Consequently, one is drawn to the conclusion that The Times' idea of journalism and its concept of the debt of service and contribution to the common good owed by good corporate citizens to the country are flawed and heavily influenced by Catholic power brokers.

The editor knows what Newtonian thought is and what its antithesis Vatican thought is; so why would he publish Fr Attard's opinion which celebrates Fatima, the belief in which requires the suppression of centuries old proven fundamental laws of physics?

Fatima is about ladies coming and going from heaven, appearing then disappearing; and, in 1917, a spinning sun crashing to earth. Hysteria one might say; but no - in 1950 Pope Pius XII saw his own spinning-sun vision and derived from that the dogma of God's message that Mary rose into the freezing vacuum of space body and soul.

Fatima is about assassins' bullets being diverted so Pope John Paul II may survive and other nonsense.

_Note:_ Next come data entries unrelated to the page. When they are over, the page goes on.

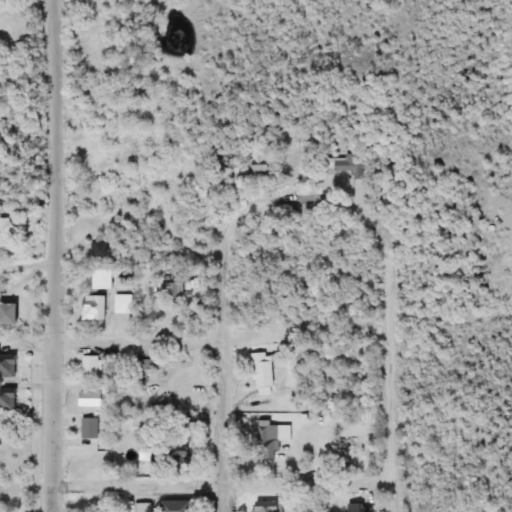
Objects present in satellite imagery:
building: (257, 159)
building: (258, 159)
building: (343, 165)
building: (343, 165)
road: (322, 197)
building: (2, 232)
building: (2, 232)
building: (93, 249)
building: (94, 250)
road: (54, 255)
building: (97, 278)
building: (98, 279)
building: (170, 290)
building: (170, 290)
building: (120, 304)
building: (120, 304)
building: (89, 308)
building: (89, 308)
building: (4, 314)
building: (4, 314)
road: (116, 340)
building: (5, 366)
building: (5, 366)
building: (88, 366)
building: (88, 366)
building: (141, 366)
building: (142, 366)
road: (222, 368)
building: (259, 370)
building: (260, 370)
road: (394, 386)
building: (5, 398)
building: (5, 398)
building: (87, 399)
building: (87, 400)
building: (161, 424)
building: (161, 425)
building: (184, 425)
building: (184, 425)
building: (86, 429)
building: (86, 429)
building: (268, 440)
building: (268, 441)
building: (170, 456)
building: (170, 456)
road: (196, 486)
building: (172, 507)
building: (172, 507)
building: (267, 507)
building: (267, 507)
building: (354, 507)
building: (140, 508)
building: (140, 508)
building: (354, 508)
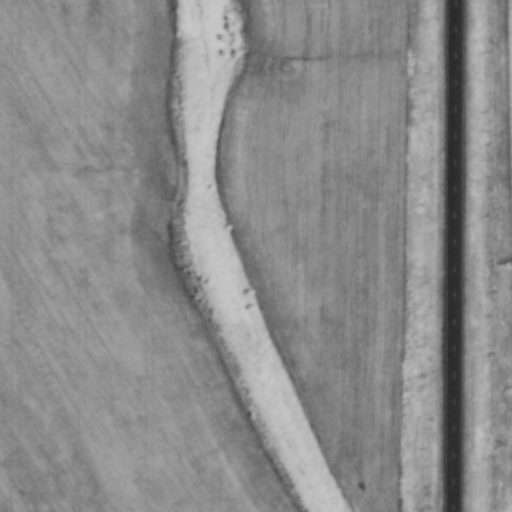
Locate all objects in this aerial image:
road: (455, 255)
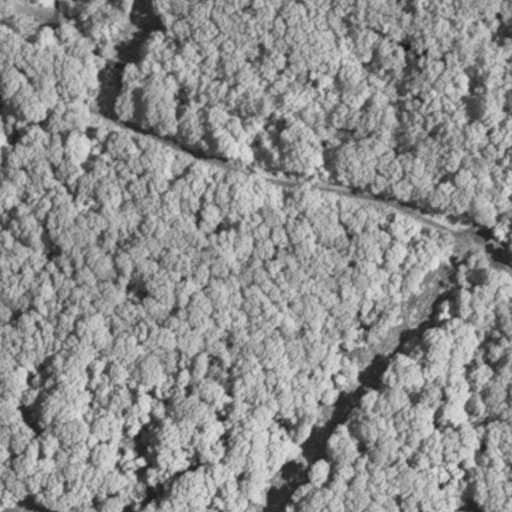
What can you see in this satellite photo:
road: (404, 47)
road: (255, 176)
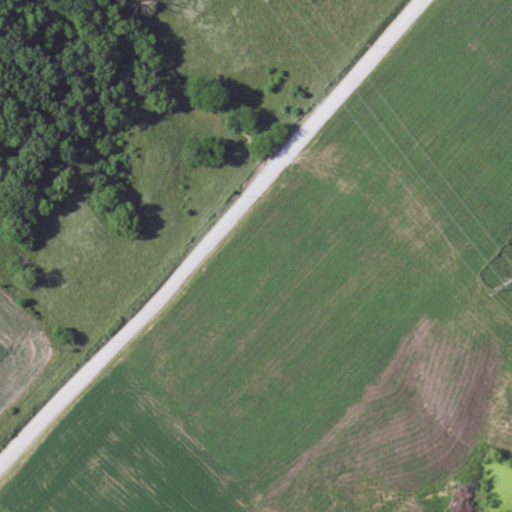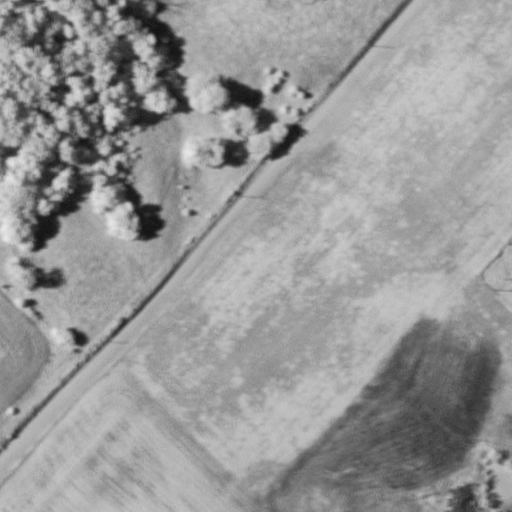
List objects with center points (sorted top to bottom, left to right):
road: (210, 230)
power tower: (497, 286)
crop: (302, 291)
crop: (27, 361)
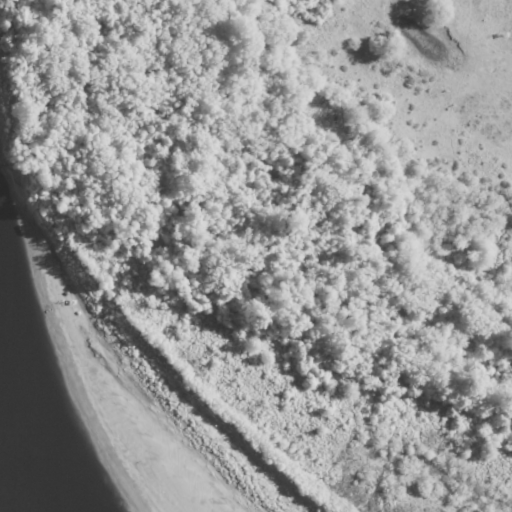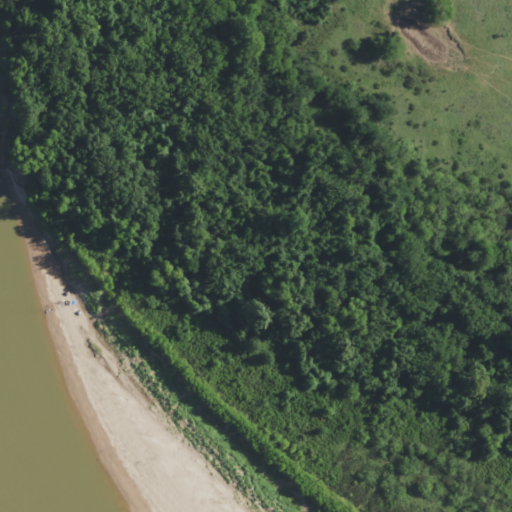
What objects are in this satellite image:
river: (56, 425)
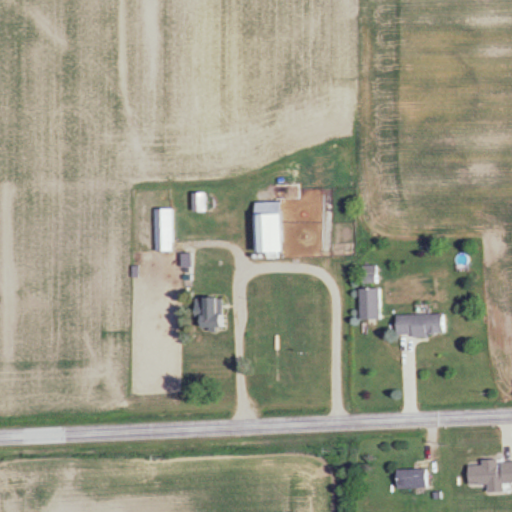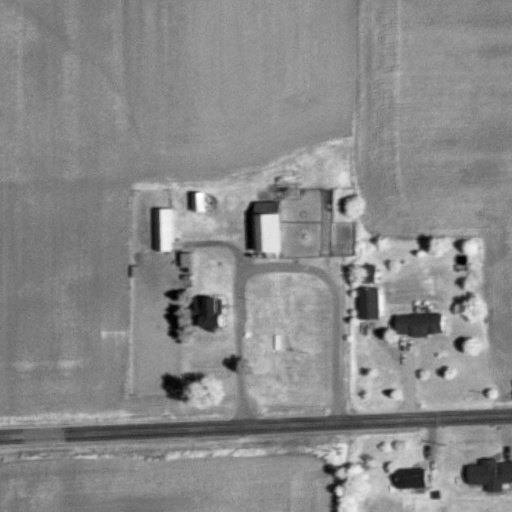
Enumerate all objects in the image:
building: (204, 202)
building: (277, 228)
building: (167, 229)
road: (283, 265)
building: (374, 303)
building: (218, 312)
building: (425, 324)
road: (256, 425)
building: (492, 472)
building: (418, 478)
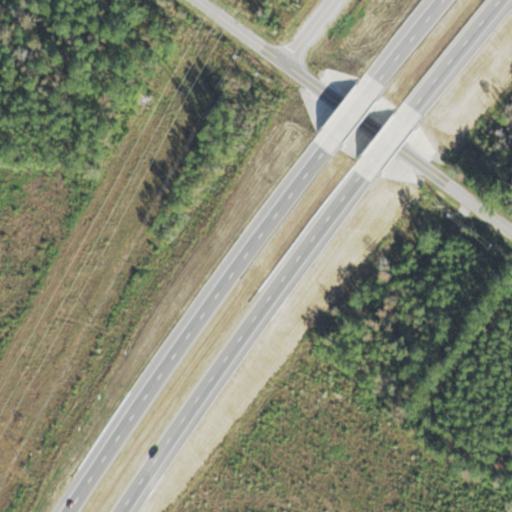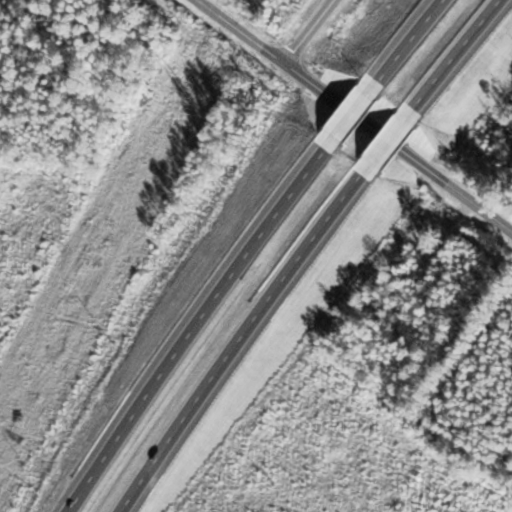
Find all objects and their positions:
road: (406, 45)
road: (452, 57)
road: (305, 77)
power tower: (183, 88)
building: (412, 107)
road: (353, 113)
road: (389, 138)
building: (404, 223)
road: (197, 321)
road: (242, 333)
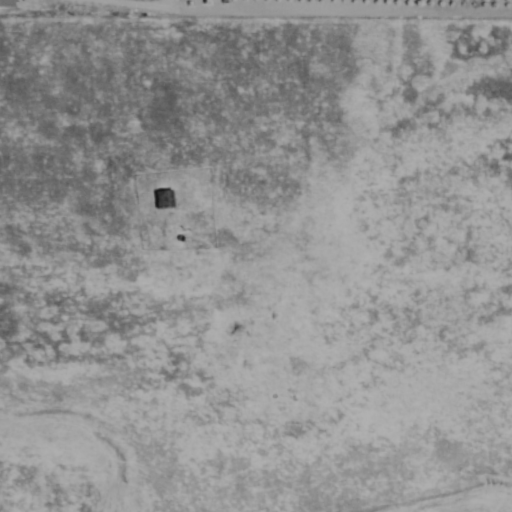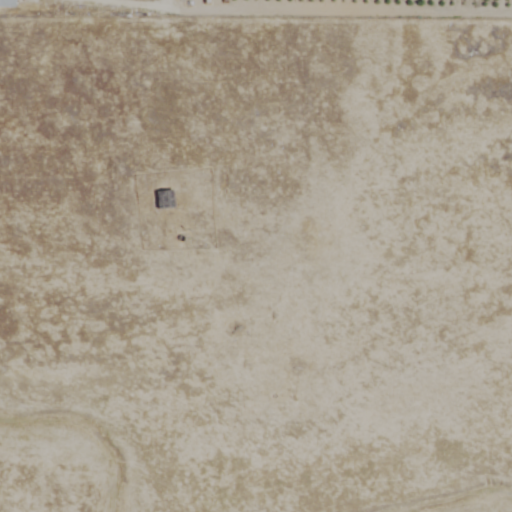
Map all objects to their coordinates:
building: (4, 3)
building: (159, 200)
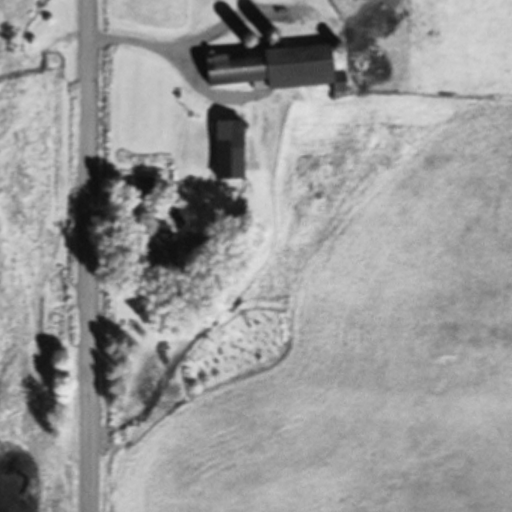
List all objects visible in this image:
building: (265, 67)
building: (222, 149)
building: (136, 188)
building: (158, 246)
road: (88, 256)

How many of Newton's Laws of Physics would have to be broken for these phenomena to happen? Well they didn't happen; or at least no one in full command of one's mental faculties would believe they did for one moment. It's just "faith" one might say. But it isn't just "faith". Once rational, scientific thought is suspended, and magic, superstition and miracles are given credibility, then anything's possible for the gullible; far too many of whom occupy Parliament. Thus, innocuous "faith" morphs, as it has always done in Malta, into political power; power to block divorce, IVF and other human rights; and to impose the Catholic Church on to our Constitution.

Magic, superstition and miracles are not what a national newspaper is supposed to be about.

The Times, under the guise of freedom of religion, is allowing its own force to be used to prevent Malta from having its manumission from religion.

Back to Fatima, the sight of Ratzinger in the 21st century talking to a cast lump of plaster (or whatever) shaped into a miniature woman was pathetic. That seemingly innocuous moment represents the skid marks of the wheels of civilised Europe as they grind forward under the weight of the remnant dragging chains of anachronistic religion; and groan against the handbrake of religion on progressive thought, science, social justice and secular freedom.

Every time The Times prints a religious article such as Fr Attard's, it shackles another length of heavy chain to the vehicle of Maltese progress; its job is to help remove them. Does The Times forget, like our President, that the vast majority of Maltese are secular and not religious?